At his last World Youth Day, the 2002 celebration in Toronto, a frail 82-year-old Pope John Paul described himself as "old," but looked and sounded better than he had in months, demonstrating once again his special chemistry with young people. He even read his speeches in their entirety, rather than having an aide read most of the text.

The Toronto event took place less than a year after the Sept. 11, 2001, terrorist attacks in the United States and Pope John Paul refused to ignore it.

"Last year, we saw with dramatic clarity the tragic face of human malice. We saw what happens when hatred, sin and death take command," the pope said. "Too many lives begin and end without joy, without hope. That is one of the principal reasons for World Youth Day. Young people are coming together to commit themselves, in the strength of their faith in Jesus Christ, to the great cause of peace and human solidarity."

"The future," he told them, "is in your hearts and in your hands."

The German Pope Benedict inherited from Blessed John Paul the 2005 celebration of World Youth Day in Cologne and brought to the encounters a sense of the seriousness of the Christian call. His love for the young Catholics translated into trust that they not only could understand the core teachings and traditions of the church, but that they wanted to learn more about them.

Under Pope Benedict, the evening vigil was transformed from a rally into a mass moment of eucharistic adoration, surprisingly silent and devout, given the fact that it involved tens of thousands of young people on their knees in the dirt on a wide open field.

At World Youth Day in Sydney in 2008, Pope Benedict emphasized the importance -- and real possibility -- of living a holy life by following the faith taught by the church and being open to the gifts of the Holy Spirit.

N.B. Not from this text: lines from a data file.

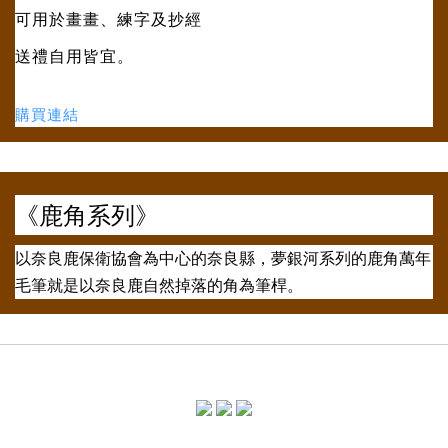
可用於畫畫、練字及抄經
送禮自用皆宜。
購買連結
《鹿角系列》
以奈良鹿保衛協會為中心的奈良縣，夢銀河系列的鹿角萬年
毛筆就是以奈良鹿自然掉落的角為筆桿。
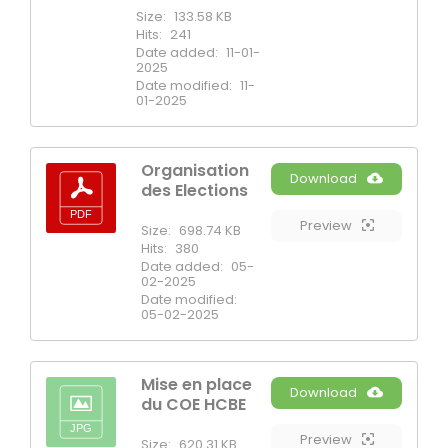
Size:
133.58 KB
Hits:
241
Date added:
11-01-
2025
Date modified:
11-
01-2025
Organisation
Download
des Elections
Preview
Size:
698.74 KB
Hits:
380
Date added:
05-
02-2025
Date modified:
05-02-2025
Mise en place
Download
du COE HCBE
Preview
Size:
620.31 KB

World Youth Day in Madrid in 2011 ended up being dramatic when sweltering heat gave way to a storm -- complete with thunder, wind and rain -- that knocked out the power at the traditional Saturday night vigil. Pope Benedict refused to leave.

"The Lord loves you and calls you his friends," he told the young people at Mass the next morning.

Their response, he said, must be to accept that love and share it with their peers who know, deep down, that "authentic values do exist" and will lead to a life of joy.

Pope Francis inherited WYD Rio from Pope Benedict, who chose the theme: "Go and make disciples of all nations." It's a theme that's right up Pope Francis' alley.

With the young people, he's likely to use the word he's repeated most in his morning homilies and his meetings with Catholic groups; his Italian "Avanti!" is likely to resound in Spanish ("Adelante!"), Portuguese ("Adiante!") and English ("Go forth!").

For Pope Francis, going forth literally requires motion. It's about leaving the comfort of one's group or parish and sharing the Gospel both through serving the poor and wounded and through proclaiming faith in Jesus with words, smiles and embraces.

Meeting with seminarians and novices July 6, the pope said: "Be courageous in prayer and in going out to proclaim the Gospel. I'd like a more missionary church, not one that seeks tranquility" above all; "a beautiful church that goes forth."

Even the eucharistic adoration that Pope Francis practices regularly and will share with the young people in Rio has a deep dimension of outreach.

As he said in June on the feast of the Body and Blood of the Lord, "in adoring Christ who is really present in the Eucharist," Catholics should ask themselves: "Do I let myself be transformed by him? Do I let the Lord who gives himself to me guide me to going out ever more from my little enclosure in order to give, to share, to love him and others?"